The government's Nuclear Regulatory Commission has a set safety goal for every reactor in the country: The chance of an accident that results in radioactivity being released to the environment must be no more than one in a million, as determined by probabilistic risk assessment. But even the longest of odds will never satisfy everyone, especially after the cataclysmic drilling accident in the Gulf of Mexico. In recent years, a number of leaks of radioactive water have stoked environmentalist ire, although nearby residents were not exposed to dangerous doses of radiation.

Meanwhile, nuclear proliferation risks remain a prohibitive concern for many experts. And many environmentalists continue to give nukes the stink eye because, as the Lantern noted in an earlier column, after 50 years we still don't have a long-term plan for storing high-level commercial nuclear waste.

But long-term disposal is a problem we're saddled with no matter what: Whether we ramp up nuclear energy production or shut down all our plants tomorrow, we'll have at least 62,500 metric tons of used nuclear fuel to deal with.

Atomic energy also generates other environmental concerns. Like conventional power plants, a nuclear site cranks out electricity using steam-driven turbines. Cooling those operations often requires a whole lot of water, the drawing and releasing of which can affect aquatic wildlife.

Uranium mining can also damage the environment. Mining and milling operators must deal with mill tailings, the radioactive material left over after the uranium has been extracted from the ore, as well as waste rock and radiologically contaminated equipment.

For all this, it's worth noting that uranium is a very efficient energy source: One ton of natural uranium can produce the same number of kilowatt-hours as 16,000 tons of coal or 80,000 barrels of oil.

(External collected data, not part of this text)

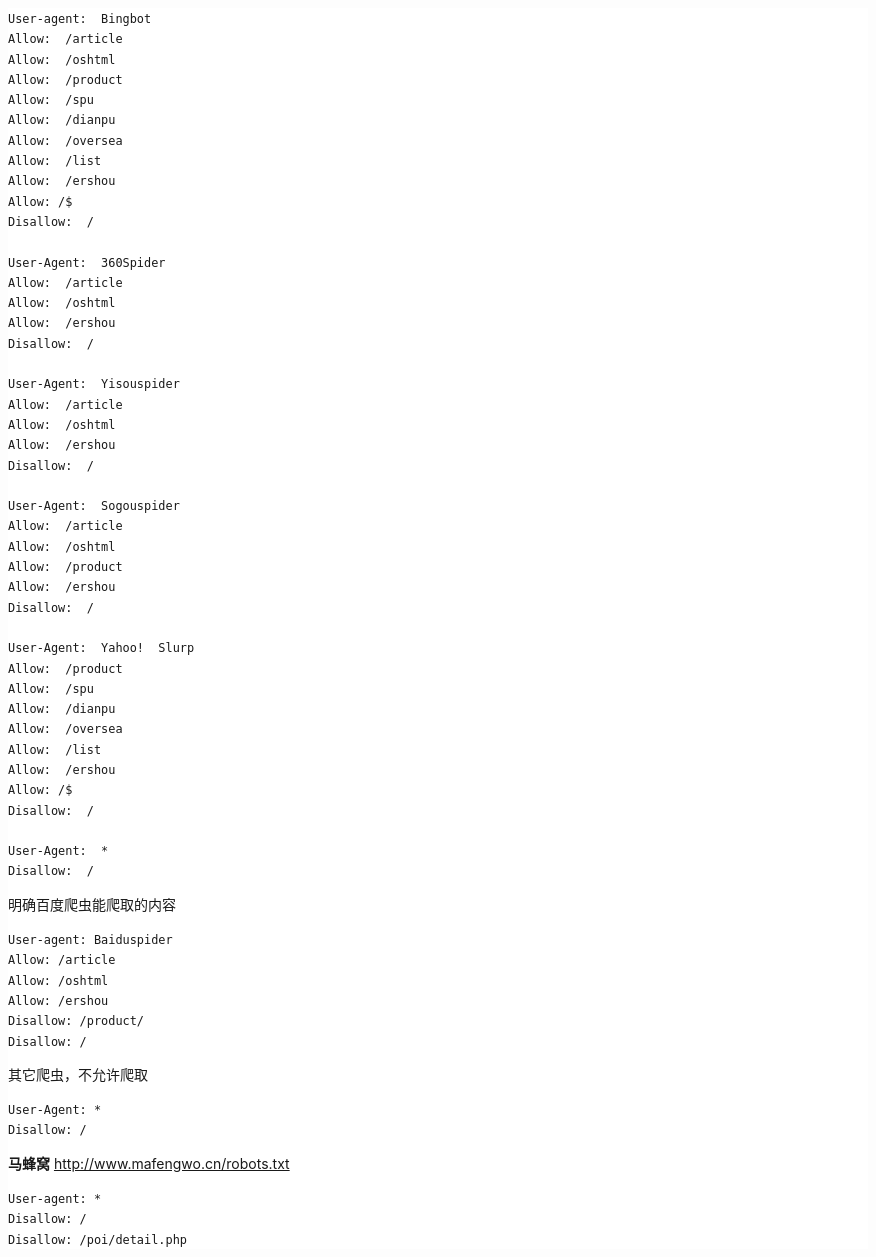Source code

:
 ```
User-agent:  Bingbot
Allow:  /article
Allow:  /oshtml
Allow:  /product
Allow:  /spu
Allow:  /dianpu
Allow:  /oversea
Allow:  /list
Allow:  /ershou
Allow: /$
Disallow:  /

User-Agent:  360Spider
Allow:  /article
Allow:  /oshtml
Allow:  /ershou
Disallow:  /

User-Agent:  Yisouspider
Allow:  /article
Allow:  /oshtml
Allow:  /ershou
Disallow:  /

User-Agent:  Sogouspider
Allow:  /article
Allow:  /oshtml
Allow:  /product
Allow:  /ershou
Disallow:  /

User-Agent:  Yahoo!  Slurp
Allow:  /product
Allow:  /spu
Allow:  /dianpu
Allow:  /oversea
Allow:  /list
Allow:  /ershou
Allow: /$
Disallow:  /

User-Agent:  *
Disallow:  /
```
明确百度爬虫能爬取的内容
```
User-agent: Baiduspider
Allow: /article
Allow: /oshtml
Allow: /ershou
Disallow: /product/
Disallow: /
```
其它爬虫，不允许爬取
```
User-Agent: *
Disallow: /
```
**马蜂窝** http://www.mafengwo.cn/robots.txt
```
User-agent: *
Disallow: /
Disallow: /poi/detail.php

```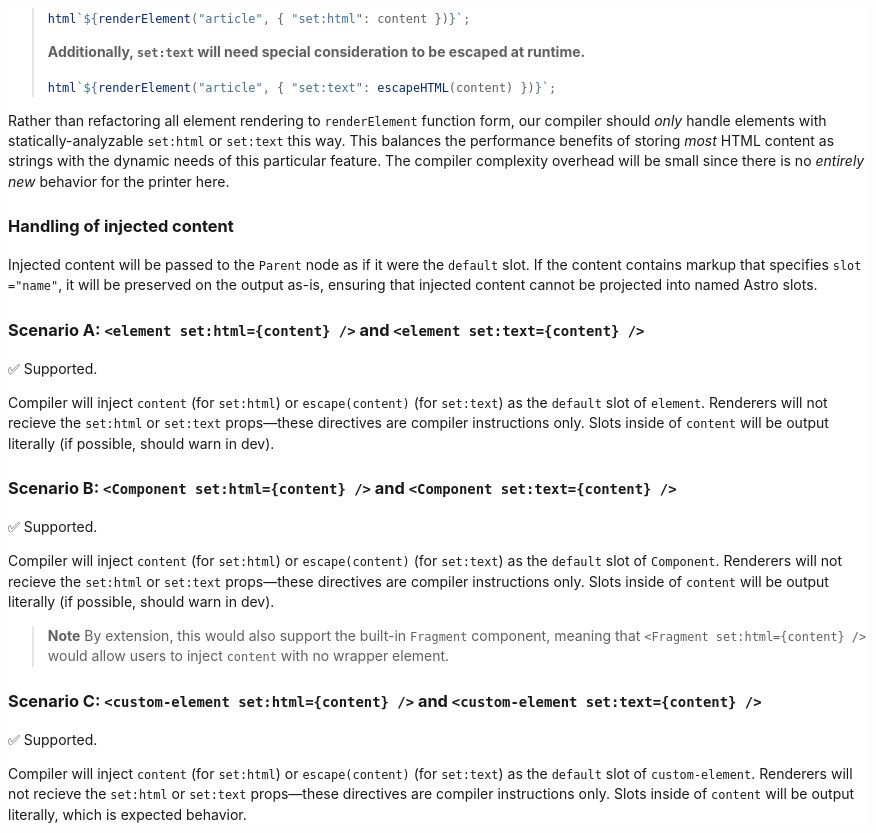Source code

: >
> ```js
> html`${renderElement("article", { "set:html": content })}`;
> ```
>
> **Additionally, `set:text` will need special consideration to be escaped at runtime.**
>
> ```js
> html`${renderElement("article", { "set:text": escapeHTML(content) })}`;
> ```

Rather than refactoring all element rendering to `renderElement` function form, our compiler should _only_ handle elements with statically-analyzable `set:html` or `set:text` this way. This balances the performance benefits of storing _most_ HTML content as strings with the dynamic needs of this particular feature. The compiler complexity overhead will be small since there is no _entirely new_ behavior for the printer here.

### Handling of injected content

Injected content will be passed to the `Parent` node as if it were the `default` slot. If the content contains markup that specifies `slot="name"`, it will be preserved on the output as-is, ensuring that injected content cannot be projected into named Astro slots.

### Scenario A: `<element set:html={content} />` and `<element set:text={content} />`

✅ Supported.

Compiler will inject `content` (for `set:html`) or `escape(content)` (for `set:text`) as the `default` slot of `element`. Renderers will not recieve the `set:html` or `set:text` props&mdash;these directives are compiler instructions only. Slots inside of `content` will be output literally (if possible, should warn in dev).

### Scenario B: `<Component set:html={content} />` and `<Component set:text={content} />`

✅ Supported.

Compiler will inject `content` (for `set:html`) or `escape(content)` (for `set:text`) as the `default` slot of `Component`. Renderers will not recieve the `set:html` or `set:text` props&mdash;these directives are compiler instructions only. Slots inside of `content` will be output literally (if possible, should warn in dev).

> **Note** By extension, this would also support the built-in `Fragment` component, meaning that `<Fragment set:html={content} />` would allow users to inject `content` with no wrapper element.

### Scenario C: `<custom-element set:html={content} />` and `<custom-element set:text={content} />`

✅ Supported.

Compiler will inject `content` (for `set:html`) or `escape(content)` (for `set:text`) as the `default` slot of `custom-element`. Renderers will not recieve the `set:html` or `set:text` props&mdash;these directives are compiler instructions only. Slots inside of `content` will be output literally, which is expected behavior.
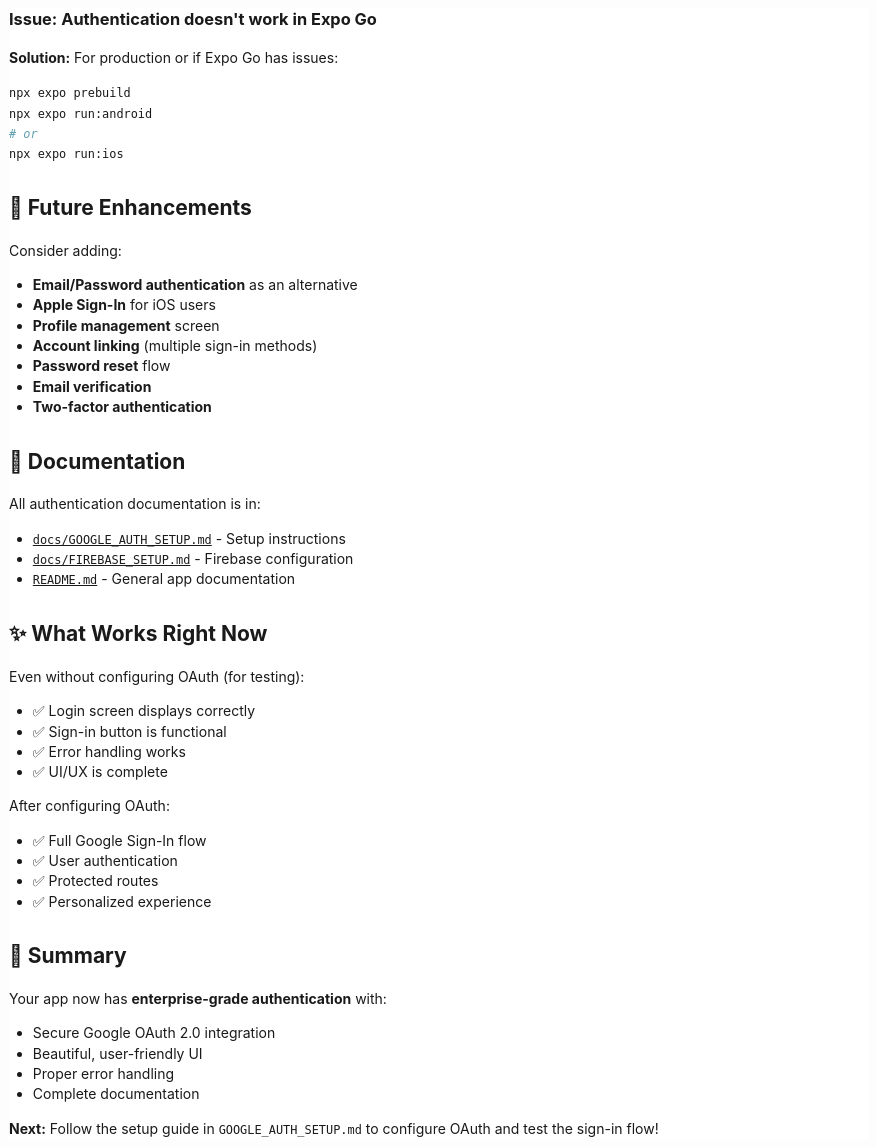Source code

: ### Issue: Authentication doesn't work in Expo Go

**Solution:**
For production or if Expo Go has issues:
```bash
npx expo prebuild
npx expo run:android
# or
npx expo run:ios
```

## 🚀 Future Enhancements

Consider adding:
- **Email/Password authentication** as an alternative
- **Apple Sign-In** for iOS users
- **Profile management** screen
- **Account linking** (multiple sign-in methods)
- **Password reset** flow
- **Email verification**
- **Two-factor authentication**

## 📖 Documentation

All authentication documentation is in:
- [`docs/GOOGLE_AUTH_SETUP.md`](GOOGLE_AUTH_SETUP.md) - Setup instructions
- [`docs/FIREBASE_SETUP.md`](FIREBASE_SETUP.md) - Firebase configuration
- [`README.md`](../README.md) - General app documentation

## ✨ What Works Right Now

Even without configuring OAuth (for testing):
- ✅ Login screen displays correctly
- ✅ Sign-in button is functional
- ✅ Error handling works
- ✅ UI/UX is complete

After configuring OAuth:
- ✅ Full Google Sign-In flow
- ✅ User authentication
- ✅ Protected routes
- ✅ Personalized experience

## 🎯 Summary

Your app now has **enterprise-grade authentication** with:
- Secure Google OAuth 2.0 integration
- Beautiful, user-friendly UI
- Proper error handling
- Complete documentation

**Next:** Follow the setup guide in `GOOGLE_AUTH_SETUP.md` to configure OAuth and test the sign-in flow!
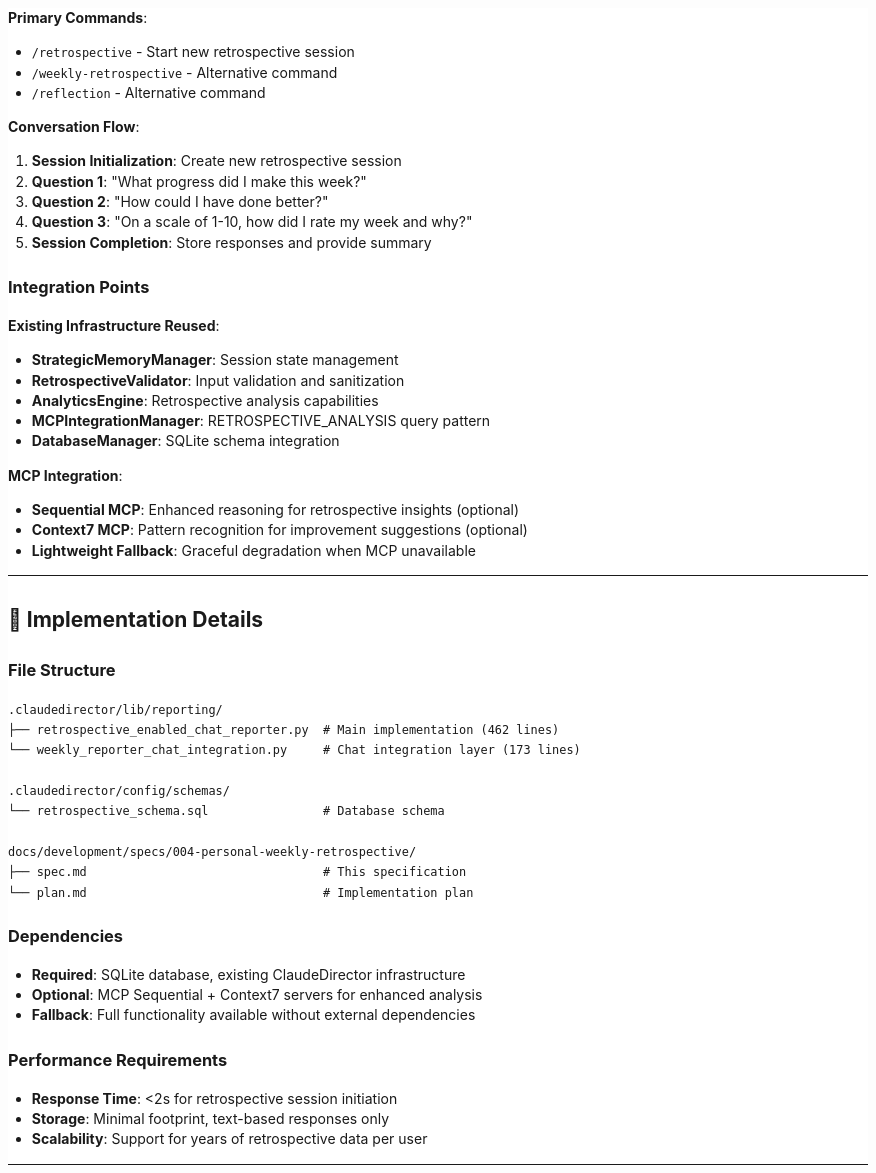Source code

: **Primary Commands**:
- `/retrospective` - Start new retrospective session
- `/weekly-retrospective` - Alternative command
- `/reflection` - Alternative command

**Conversation Flow**:
1. **Session Initialization**: Create new retrospective session
2. **Question 1**: "What progress did I make this week?"
3. **Question 2**: "How could I have done better?"
4. **Question 3**: "On a scale of 1-10, how did I rate my week and why?"
5. **Session Completion**: Store responses and provide summary

### **Integration Points**

**Existing Infrastructure Reused**:
- **StrategicMemoryManager**: Session state management
- **RetrospectiveValidator**: Input validation and sanitization
- **AnalyticsEngine**: Retrospective analysis capabilities
- **MCPIntegrationManager**: RETROSPECTIVE_ANALYSIS query pattern
- **DatabaseManager**: SQLite schema integration

**MCP Integration**:
- **Sequential MCP**: Enhanced reasoning for retrospective insights (optional)
- **Context7 MCP**: Pattern recognition for improvement suggestions (optional)
- **Lightweight Fallback**: Graceful degradation when MCP unavailable

---

## 🔧 **Implementation Details**

### **File Structure**
```
.claudedirector/lib/reporting/
├── retrospective_enabled_chat_reporter.py  # Main implementation (462 lines)
└── weekly_reporter_chat_integration.py     # Chat integration layer (173 lines)

.claudedirector/config/schemas/
└── retrospective_schema.sql                # Database schema

docs/development/specs/004-personal-weekly-retrospective/
├── spec.md                                 # This specification
└── plan.md                                 # Implementation plan
```

### **Dependencies**
- **Required**: SQLite database, existing ClaudeDirector infrastructure
- **Optional**: MCP Sequential + Context7 servers for enhanced analysis
- **Fallback**: Full functionality available without external dependencies

### **Performance Requirements**
- **Response Time**: <2s for retrospective session initiation
- **Storage**: Minimal footprint, text-based responses only
- **Scalability**: Support for years of retrospective data per user

---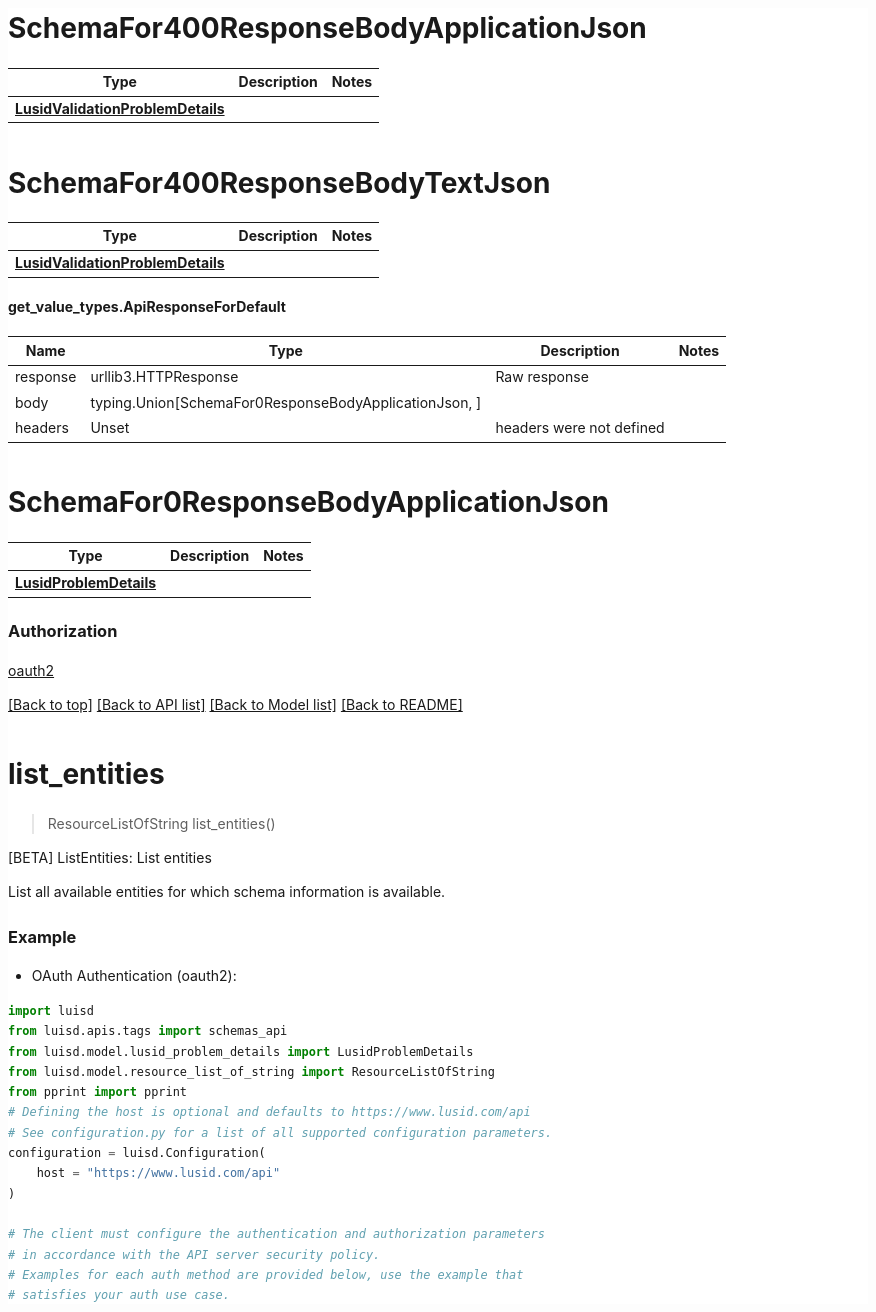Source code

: 
# SchemaFor400ResponseBodyApplicationJson
Type | Description  | Notes
------------- | ------------- | -------------
[**LusidValidationProblemDetails**](../../models/LusidValidationProblemDetails.md) |  | 


# SchemaFor400ResponseBodyTextJson
Type | Description  | Notes
------------- | ------------- | -------------
[**LusidValidationProblemDetails**](../../models/LusidValidationProblemDetails.md) |  | 


#### get_value_types.ApiResponseForDefault
Name | Type | Description  | Notes
------------- | ------------- | ------------- | -------------
response | urllib3.HTTPResponse | Raw response |
body | typing.Union[SchemaFor0ResponseBodyApplicationJson, ] |  |
headers | Unset | headers were not defined |

# SchemaFor0ResponseBodyApplicationJson
Type | Description  | Notes
------------- | ------------- | -------------
[**LusidProblemDetails**](../../models/LusidProblemDetails.md) |  | 


### Authorization

[oauth2](../../../README.md#oauth2)

[[Back to top]](#__pageTop) [[Back to API list]](../../../README.md#documentation-for-api-endpoints) [[Back to Model list]](../../../README.md#documentation-for-models) [[Back to README]](../../../README.md)

# **list_entities**
<a name="list_entities"></a>
> ResourceListOfString list_entities()

[BETA] ListEntities: List entities

List all available entities for which schema information is available.

### Example

* OAuth Authentication (oauth2):
```python
import luisd
from luisd.apis.tags import schemas_api
from luisd.model.lusid_problem_details import LusidProblemDetails
from luisd.model.resource_list_of_string import ResourceListOfString
from pprint import pprint
# Defining the host is optional and defaults to https://www.lusid.com/api
# See configuration.py for a list of all supported configuration parameters.
configuration = luisd.Configuration(
    host = "https://www.lusid.com/api"
)

# The client must configure the authentication and authorization parameters
# in accordance with the API server security policy.
# Examples for each auth method are provided below, use the example that
# satisfies your auth use case.

```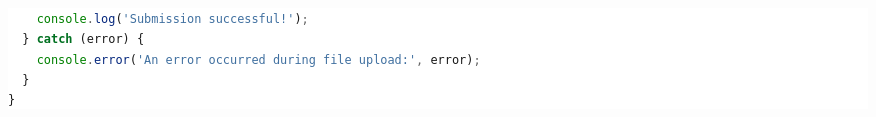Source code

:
 ```javascript
    console.log('Submission successful!');
  } catch (error) {
    console.error('An error occurred during file upload:', error);
  }
}
```
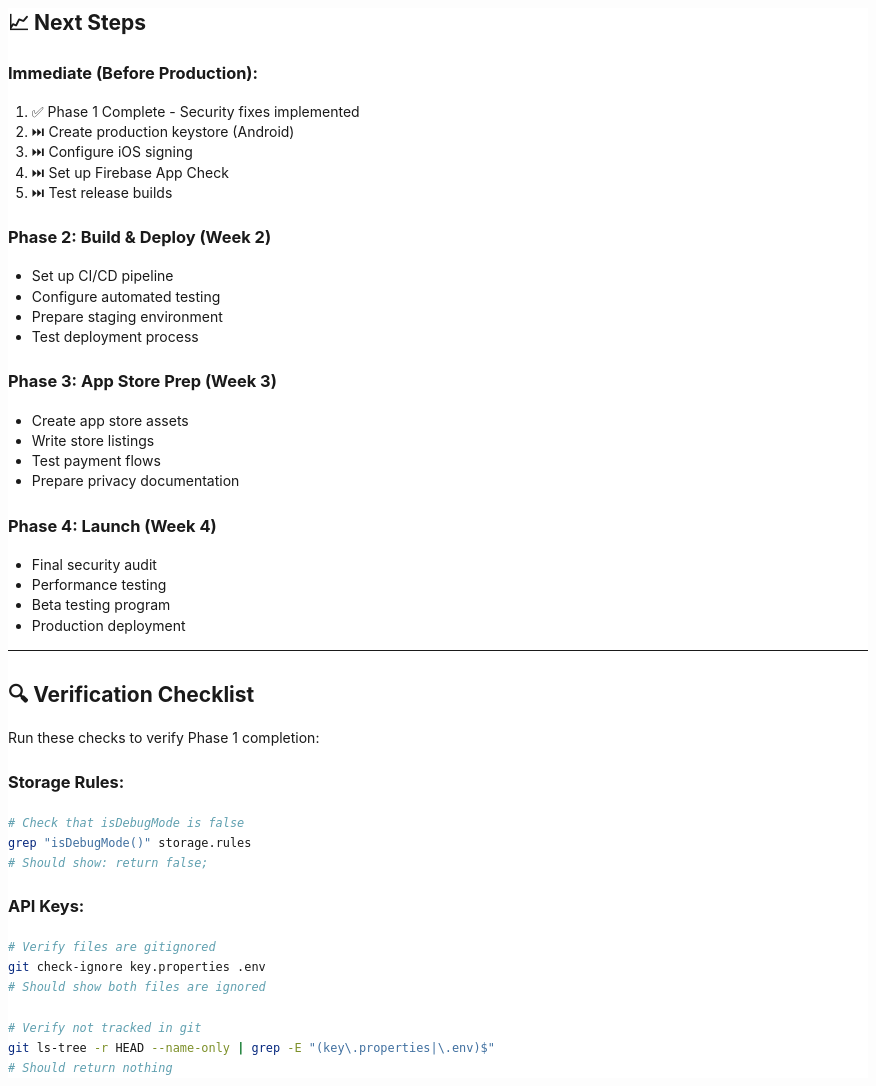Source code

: 
## 📈 Next Steps

### Immediate (Before Production):

1. ✅ Phase 1 Complete - Security fixes implemented
2. ⏭️ Create production keystore (Android)
3. ⏭️ Configure iOS signing
4. ⏭️ Set up Firebase App Check
5. ⏭️ Test release builds

### Phase 2: Build & Deploy (Week 2)

- Set up CI/CD pipeline
- Configure automated testing
- Prepare staging environment
- Test deployment process

### Phase 3: App Store Prep (Week 3)

- Create app store assets
- Write store listings
- Test payment flows
- Prepare privacy documentation

### Phase 4: Launch (Week 4)

- Final security audit
- Performance testing
- Beta testing program
- Production deployment

---

## 🔍 Verification Checklist

Run these checks to verify Phase 1 completion:

### Storage Rules:

```bash
# Check that isDebugMode is false
grep "isDebugMode()" storage.rules
# Should show: return false;
```

### API Keys:

```bash
# Verify files are gitignored
git check-ignore key.properties .env
# Should show both files are ignored

# Verify not tracked in git
git ls-tree -r HEAD --name-only | grep -E "(key\.properties|\.env)$"
# Should return nothing
```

The Lantern doesn't find herself particularly freaked out by atomic energy. The long-term waste conundrum seems more pressing: After all, isn't the notion that you don't bequeath problems to your descendants a major tenet of environmentalism? At the same time, global warming is itself a dire legacy, and every energy technology has its pitfalls. So if nuclear power can play a role in cooling our planet, the Lantern thinks it deserves to stay on the table.